Mega Man X #2 [Review]
Arseneault and Steinbach continue to demonstrate their understanding of the source material in this faithful comic adaptation
I was nine or ten years old when Mega Man X first showed up in my life, and I remember the weight of it immediately feeling different from the original series. X had something from the jump that the classic Mega Man would take years to develop: doubt. That tension between power and conscience was baked into the game's DNA, and for years it lived largely in subtext, in brief cutscenes and Dr. Light's holographic pep talks from glowing capsules. You had to do the emotional work yourself. Issue #2 of UDON's new Mega Man X series, written by Daniel Arseneault with art by Hanzo Steinbach, takes that latent emotional content and puts it front and center, and it mostly earns the upgrade.
Arseneault clearly knows the source material. The issue opens with a brief but punchy dispatch of Spark Mandrill before shifting its real weight to the Flame Mammoth encounter, which gets the room it deserves. That fight is the centerpiece here, and it plays out with satisfying escalation. The structure mirrors the game's own rhythm throughout: boss encounters, a capsule upgrade sequence with Dr. Light, and the slow accumulation of dread as more Mavericks remain on the board. That final image of X standing before the monitor wall, four targets still active, lands with genuine narrative weight. Arseneault doesn't just recreate the game's beats. He adds texture to them. The brief exchanges with the support crew give the mission a human cost the SNES cartridge could only gesture toward, and the Dr. Light capsule scene, rendered here as a bittersweet farewell that fades mid-sentence, hits as hard as the 16-bit dialogue box did.
Steinbach's art is doing serious heavy lifting throughout. His style sits comfortably between the clean geometric look of the original Inafune character designs and something looser and more expressive. The Flame Mammoth sequence uses color brilliantly, drenching the pages in warm golds and deep reds that communicate heat and danger before a single word is read. When X turns Chill Penguin's own ability against Flame Mammoth, Steinbach makes the temperature shift feel genuinely dramatic, the visual contrast between those color palettes doing the kind of storytelling that comics do better than almost any other medium. The action panels are kinetic without becoming cluttered, and the sound design integrated into the art feels purposeful rather than decorative.

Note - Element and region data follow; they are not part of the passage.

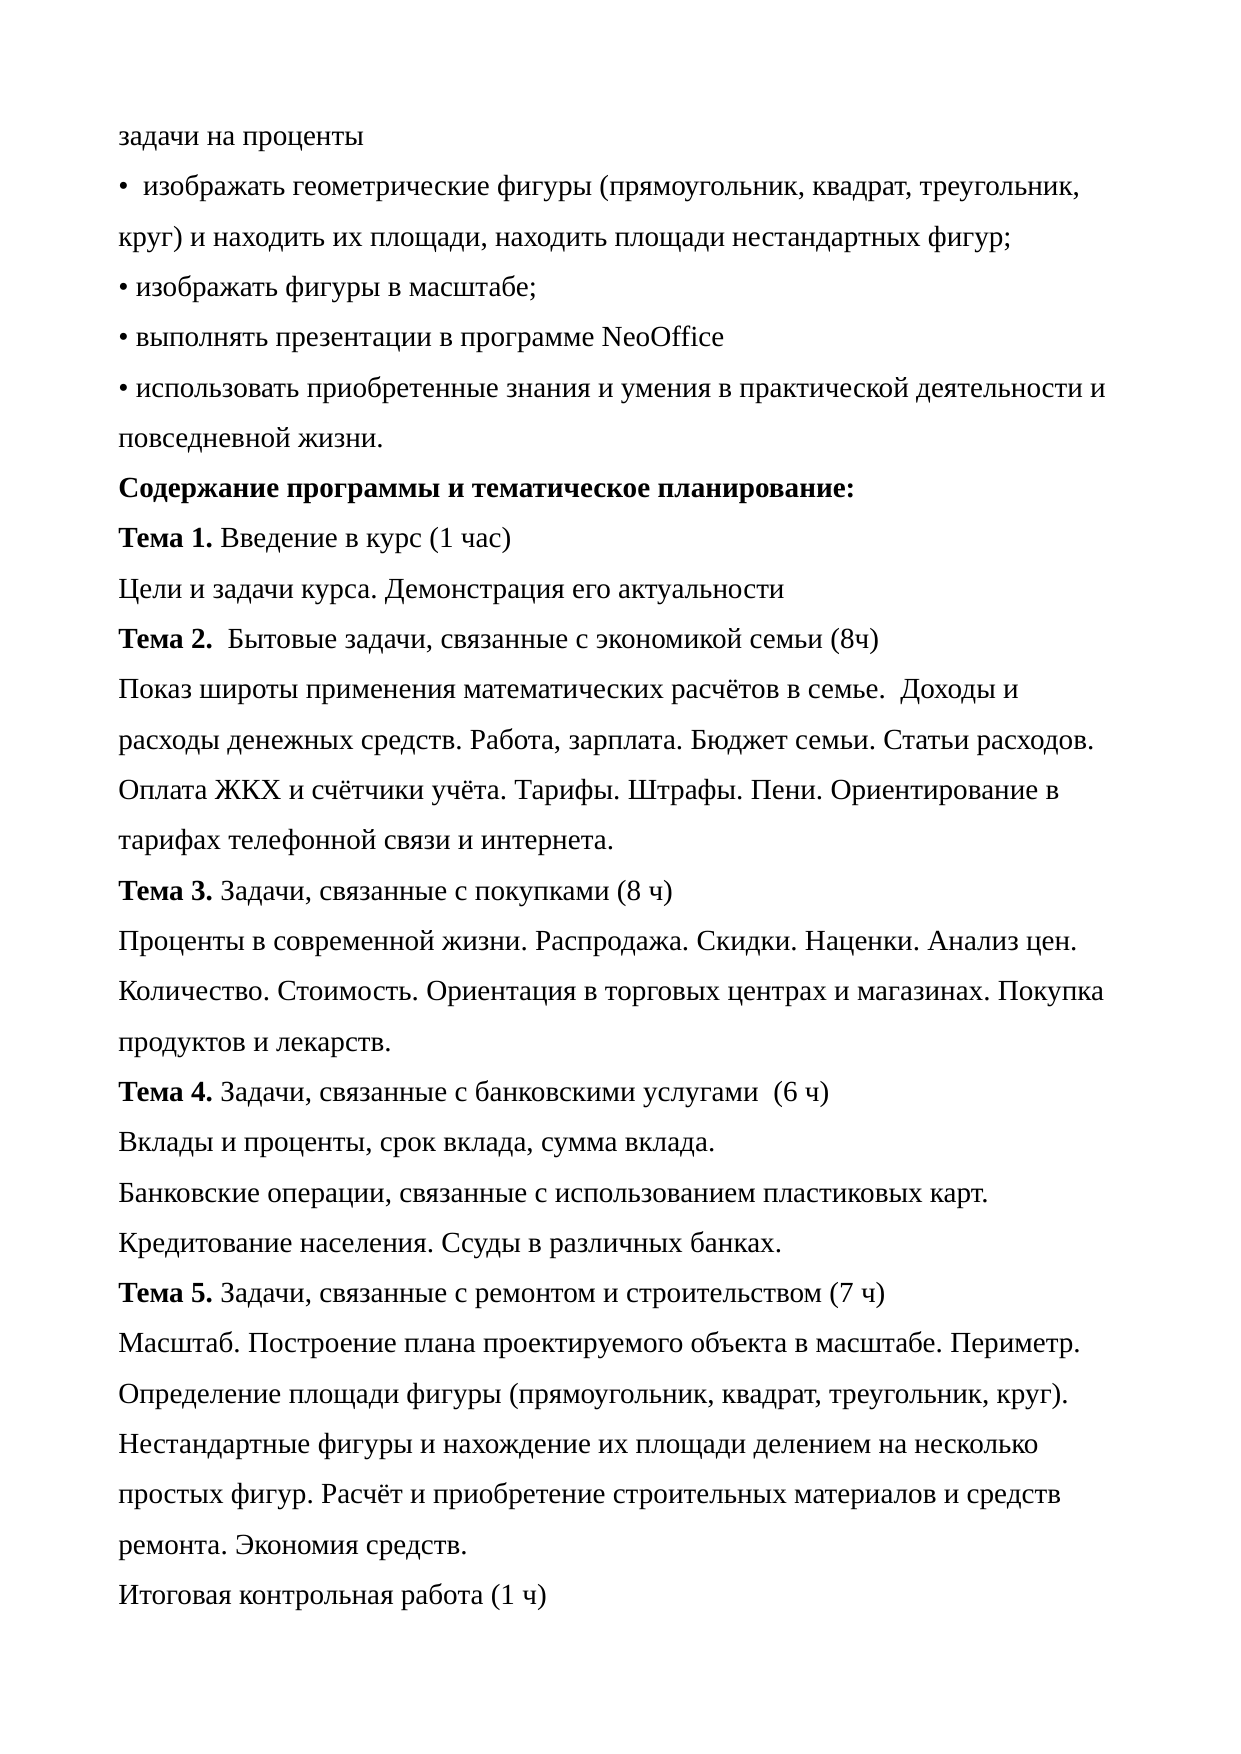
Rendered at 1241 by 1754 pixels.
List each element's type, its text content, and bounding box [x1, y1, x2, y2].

text Итоговая контрольная работа (1 ч) [118, 1577, 1122, 1611]
text Тема 1. Введение в курс (1 час) [118, 521, 1122, 554]
text Тема 5. Задачи, связанные с ремонтом и строительством (7 ч) [118, 1275, 1122, 1309]
text Содержание программы и тематическое планирование: [118, 470, 1122, 504]
text Банковские операции, связанные с использованием пластиковых карт. Кредитование населения. Ссуды в различных банках. [118, 1175, 1122, 1258]
text задачи на проценты [118, 118, 1122, 152]
text Показ широты применения математических расчётов в семье. Доходы и расходы денежных средств. Работа, зарплата. Бюджет семьи. Статьи расходов. Оплата ЖКХ и счётчики учёта. Тарифы. Штрафы. Пени. Ориентирование в тарифах телефонной связи и интернета. [118, 672, 1122, 856]
text • выполнять презентации в программе NeoOffice [118, 319, 1122, 353]
text Цели и задачи курса. Демонстрация его актуальности [118, 571, 1122, 604]
text • изображать фигуры в масштабе; [118, 269, 1122, 303]
text Масштаб. Построение плана проектируемого объекта в масштабе. Периметр. Определение площади фигуры (прямоугольник, квадрат, треугольник, круг). Нестандартные фигуры и нахождение их площади делением на несколько простых фигур. Расчёт и приобретение строительных материалов и средств ремонта. Экономия средств. [118, 1326, 1122, 1560]
text Вклады и проценты, срок вклада, сумма вклада. [118, 1124, 1122, 1158]
text • использовать приобретенные знания и умения в практической деятельности и повседневной жизни. [118, 370, 1122, 453]
text Проценты в современной жизни. Распродажа. Скидки. Наценки. Анализ цен. Количество. Стоимость. Ориентация в торговых центрах и магазинах. Покупка продуктов и лекарств. [118, 923, 1122, 1057]
text Тема 4. Задачи, связанные с банковскими услугами (6 ч) [118, 1074, 1122, 1108]
text Тема 3. Задачи, связанные с покупками (8 ч) [118, 873, 1122, 906]
text Тема 2. Бытовые задачи, связанные с экономикой семьи (8ч) [118, 621, 1122, 655]
text • изображать геометрические фигуры (прямоугольник, квадрат, треугольник, круг) и находить их площади, находить площади нестандартных фигур; [118, 168, 1122, 252]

If there's a criticism, it's that the quieter moments occasionally get crowded out before they fully register. The emotional beats are present and they're good, but the pacing sometimes rushes toward the next action sequence a panel or two too soon.
Still, as a longtime fan who spent countless hours hunting upgrades and wondering what X was actually thinking behind that visor, this comic feels like the adaptation the character has always deserved. Two issues in, I'm genuinely invested in where Arseneault and Steinbach are taking this.
Mega Man X #2
As X's journey through rogue mavericks continues, Arseneault and Steinbach prove that this story fits beautifully in comic format.